» **WHAT IS EXPECTED**
Please report each line of the material below that contains the word "поштомат".

Data records
=====
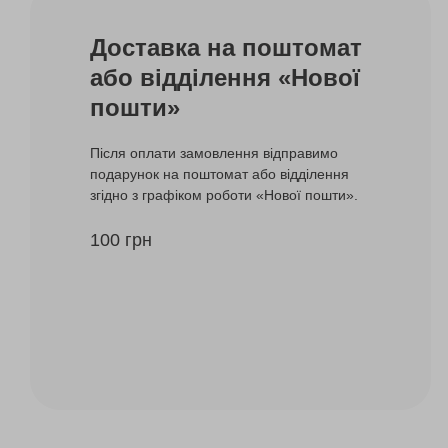
Доставка на поштомат
або відділення «Нової
пошти»
Після оплати замовлення відправимо
подарунок на поштомат або відділення
згідно з графіком роботи «Нової пошти».
100 грн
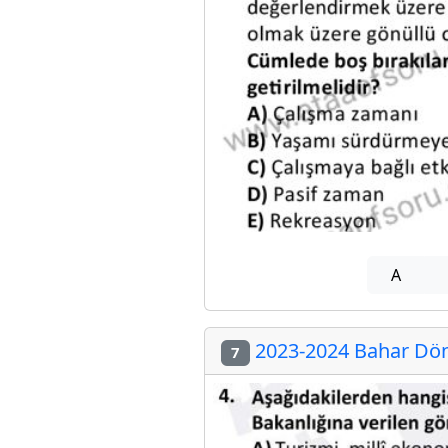
A
2023-2024 Bahar Döne
7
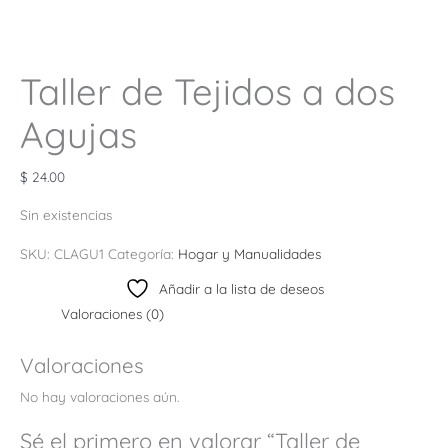
Taller de Tejidos a dos
Agujas
$
24.00
Sin existencias
SKU:
CLAGU1
Categoría:
Hogar y Manualidades
Añadir a la lista de deseos
Valoraciones (0)
Valoraciones
No hay valoraciones aún.
Sé el primero en valorar “Taller de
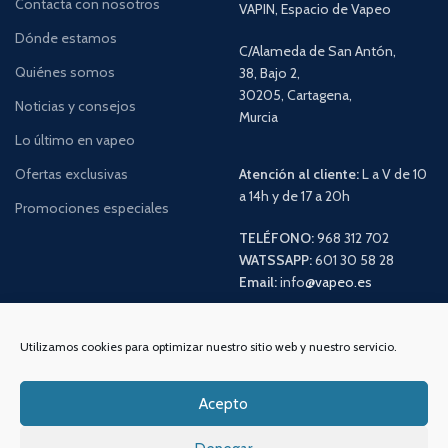
Contacta con nosotros
VAPIN, Espacio de Vapeo
Dónde estamos
C/Alameda de San Antón,
Quiénes somos
38, Bajo 2,
30205, Cartagena,
Noticias y consejos
Murcia
Lo último en vapeo
Ofertas exclusivas
Atención al cliente:
L a V de 10
a 14h y de 17 a 20h
Promociones especiales
TELÉFONO:
968 312 702
WATSSAPP:
601 30 58 28
Email:
info
@vapeo.es
Utilizamos cookies para optimizar nuestro sitio web y nuestro servicio.
Acepto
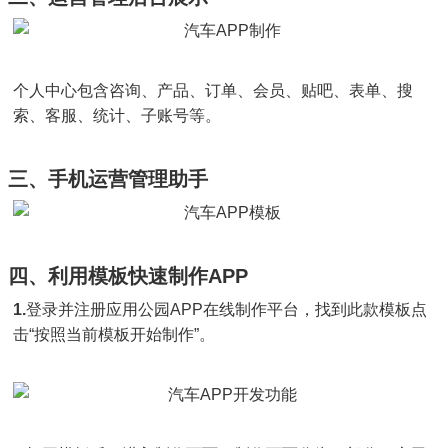
个人中心包含咨询、产品、订单、会员、贴吧、表单、搜
索、客服、统计、子账号等。
三、手机运营管理助手
四、利用模板快速制作APP
1.
登录并注册应用公园APP在线制作平台，找到此款模板点
击“按照当前模板开始制作”。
=====
» **EXERCISE RESPONSE**
Доставка на поштомат
подарунок на поштомат або відділення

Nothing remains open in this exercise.